**What is expected**
Output the listing exactly, without its pictures.

**Source information**
◆ ◆ ◆ ◆ ◆
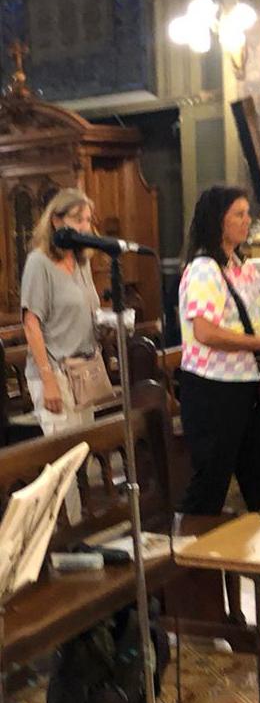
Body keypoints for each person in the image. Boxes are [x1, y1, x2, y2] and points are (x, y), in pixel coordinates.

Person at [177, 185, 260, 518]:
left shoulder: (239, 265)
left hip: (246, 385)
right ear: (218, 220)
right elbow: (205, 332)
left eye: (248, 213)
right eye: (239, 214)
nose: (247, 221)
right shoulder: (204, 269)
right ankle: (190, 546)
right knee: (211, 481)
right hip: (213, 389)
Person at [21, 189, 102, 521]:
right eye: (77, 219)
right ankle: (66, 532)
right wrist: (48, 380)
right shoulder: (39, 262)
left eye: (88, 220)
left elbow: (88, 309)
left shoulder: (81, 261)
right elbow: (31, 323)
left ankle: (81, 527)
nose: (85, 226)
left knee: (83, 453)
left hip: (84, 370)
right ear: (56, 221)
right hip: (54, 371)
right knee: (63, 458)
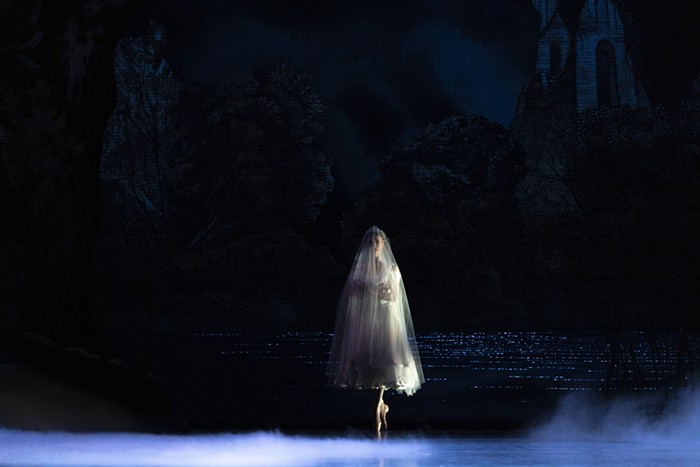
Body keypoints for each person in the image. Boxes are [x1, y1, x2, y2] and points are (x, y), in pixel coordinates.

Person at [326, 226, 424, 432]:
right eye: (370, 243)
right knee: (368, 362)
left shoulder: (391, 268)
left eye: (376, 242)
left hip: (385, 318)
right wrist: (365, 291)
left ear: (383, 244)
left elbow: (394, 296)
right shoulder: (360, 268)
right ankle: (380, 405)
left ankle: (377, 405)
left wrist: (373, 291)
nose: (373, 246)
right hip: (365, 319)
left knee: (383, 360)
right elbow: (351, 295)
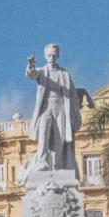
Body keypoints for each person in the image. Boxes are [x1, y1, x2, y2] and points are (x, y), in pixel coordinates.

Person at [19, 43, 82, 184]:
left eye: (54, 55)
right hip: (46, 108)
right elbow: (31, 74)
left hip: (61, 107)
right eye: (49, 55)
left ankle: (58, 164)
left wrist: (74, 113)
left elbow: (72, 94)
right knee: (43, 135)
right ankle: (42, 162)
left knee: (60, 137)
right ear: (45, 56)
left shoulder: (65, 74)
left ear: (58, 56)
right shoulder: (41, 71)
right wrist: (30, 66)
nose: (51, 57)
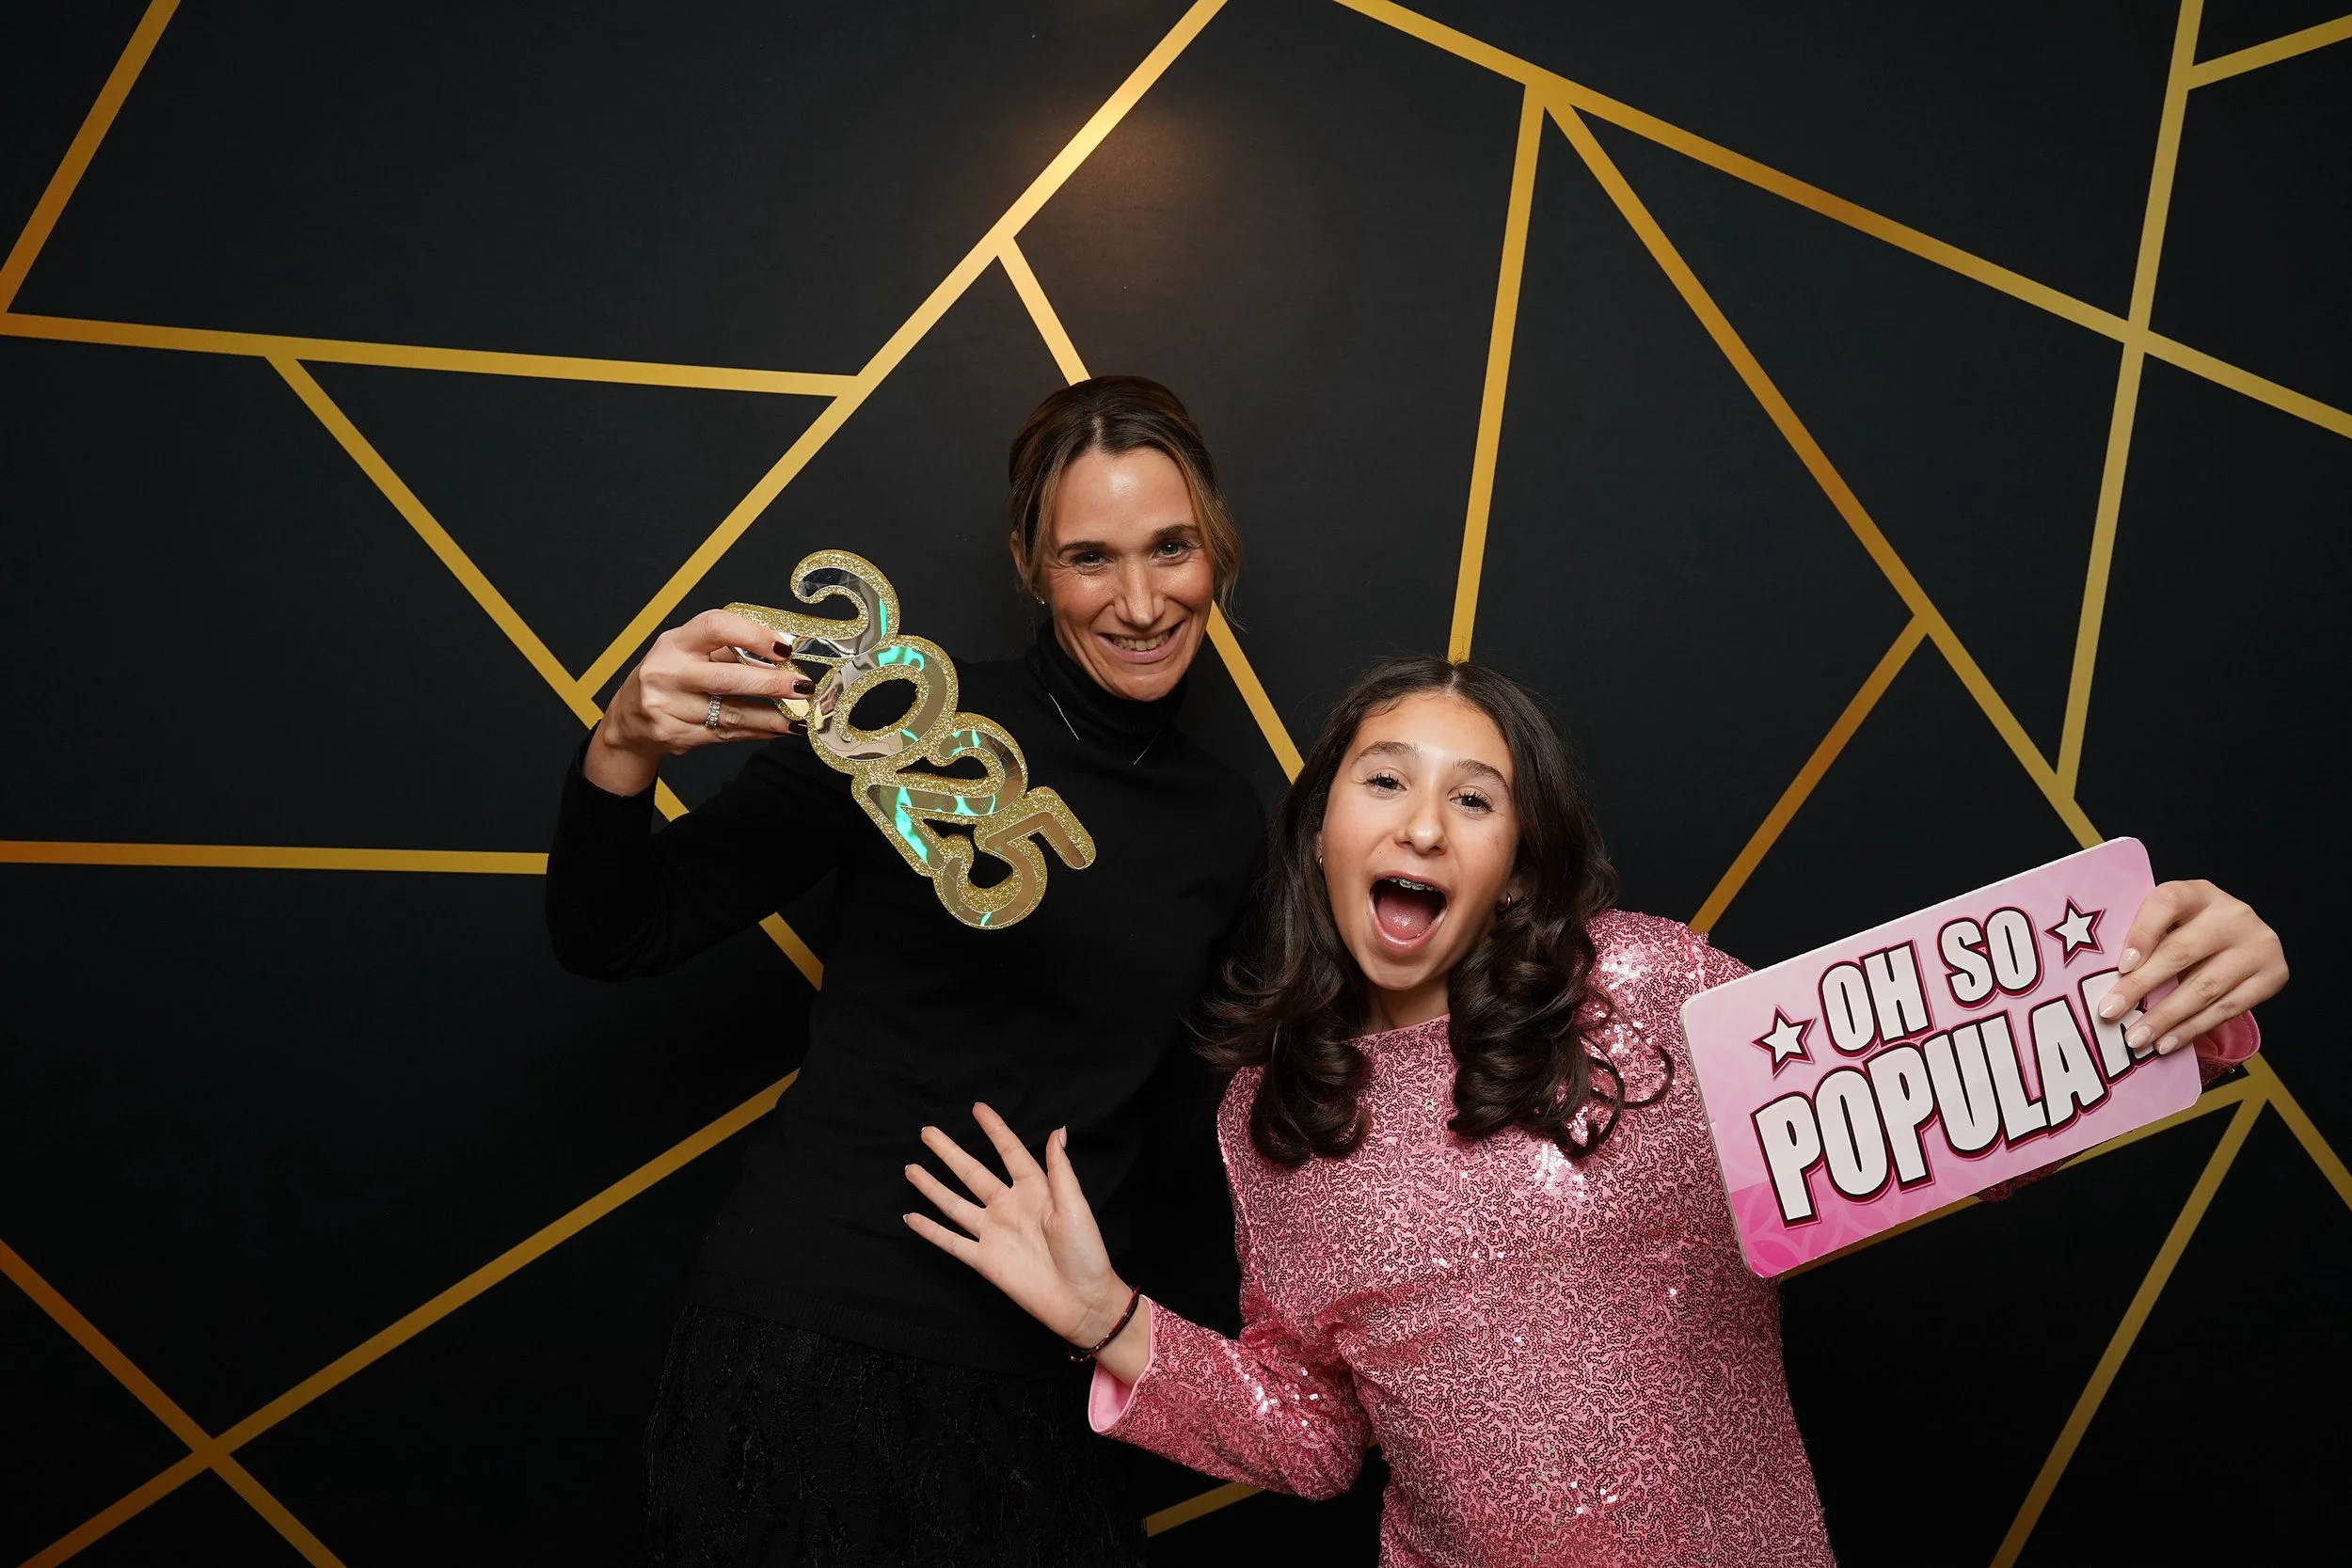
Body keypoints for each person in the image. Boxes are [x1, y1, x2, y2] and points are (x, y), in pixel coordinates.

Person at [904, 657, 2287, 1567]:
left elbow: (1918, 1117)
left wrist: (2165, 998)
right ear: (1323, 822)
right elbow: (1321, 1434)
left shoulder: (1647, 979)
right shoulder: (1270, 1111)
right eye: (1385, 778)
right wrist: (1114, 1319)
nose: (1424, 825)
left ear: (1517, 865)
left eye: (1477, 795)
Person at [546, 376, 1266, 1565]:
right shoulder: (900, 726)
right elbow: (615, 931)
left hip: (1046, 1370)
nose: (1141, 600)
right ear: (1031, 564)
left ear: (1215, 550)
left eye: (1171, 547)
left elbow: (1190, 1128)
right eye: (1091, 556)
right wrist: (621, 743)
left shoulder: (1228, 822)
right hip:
◆ ◆ ◆ ◆ ◆
**The answer**
Body keypoints for each person in the image. Boxes are [x1, y1, x2, y2] and points are (x, y), in pixel coordinates.

Person at [177, 185, 260, 518]:
left shoulder: (239, 265)
left hip: (246, 385)
right ear: (218, 220)
right elbow: (205, 332)
left eye: (248, 213)
right eye: (239, 214)
nose: (247, 221)
right shoulder: (204, 269)
right ankle: (190, 546)
right knee: (211, 481)
right hip: (213, 389)
Person at [21, 189, 102, 521]:
right eye: (77, 219)
right ankle: (66, 532)
right wrist: (48, 380)
right shoulder: (39, 262)
left eye: (88, 220)
left elbow: (88, 309)
left shoulder: (81, 261)
right elbow: (31, 323)
left ankle: (81, 527)
nose: (85, 226)
left knee: (83, 453)
left hip: (84, 370)
right ear: (56, 221)
right hip: (54, 371)
right knee: (63, 458)
Body keypoints for each person in the image. Boxes are [x1, y1, x2, y2] and points are (x, y), in pixel coordinates.

Person at [326, 226, 424, 432]:
right eye: (370, 243)
right knee: (368, 362)
left shoulder: (391, 268)
left eye: (376, 242)
left hip: (385, 318)
right wrist: (365, 291)
left ear: (383, 244)
left elbow: (394, 296)
right shoulder: (360, 268)
right ankle: (380, 405)
left ankle: (377, 405)
left wrist: (373, 291)
nose: (373, 246)
right hip: (365, 319)
left knee: (383, 360)
right elbow: (351, 295)
Body keypoints for each person in the image. Boxes are [x1, y1, x2, y2] and points are (x, y), in pixel coordinates.

Person at [19, 43, 82, 184]:
left eye: (54, 55)
right hip: (46, 108)
right elbow: (31, 74)
left hip: (61, 107)
right eye: (49, 55)
left ankle: (58, 164)
left wrist: (74, 113)
left elbow: (72, 94)
right knee: (43, 135)
right ankle: (42, 162)
left knee: (60, 137)
right ear: (45, 56)
left shoulder: (65, 74)
left ear: (58, 56)
right shoulder: (41, 71)
right wrist: (30, 66)
nose: (51, 57)
Body keypoints for each person in the image. Boxes are [x1, y1, x2, y2] and points are (x, y), in pixel coordinates.

Person at [904, 657, 2287, 1567]:
left elbow: (1918, 1117)
left wrist: (2165, 998)
right ear: (1323, 822)
right elbow: (1321, 1434)
left shoulder: (1647, 979)
right shoulder: (1270, 1111)
right eye: (1385, 778)
right wrist: (1114, 1319)
nose: (1424, 825)
left ear: (1517, 865)
left eye: (1477, 795)
Person at [546, 376, 1266, 1565]:
right shoulder: (900, 726)
right elbow: (615, 931)
left hip: (1046, 1370)
nose: (1141, 600)
right ear: (1031, 564)
left ear: (1215, 550)
left eye: (1171, 547)
left elbow: (1190, 1128)
right eye: (1091, 556)
right wrist: (621, 743)
left shoulder: (1228, 822)
right hip:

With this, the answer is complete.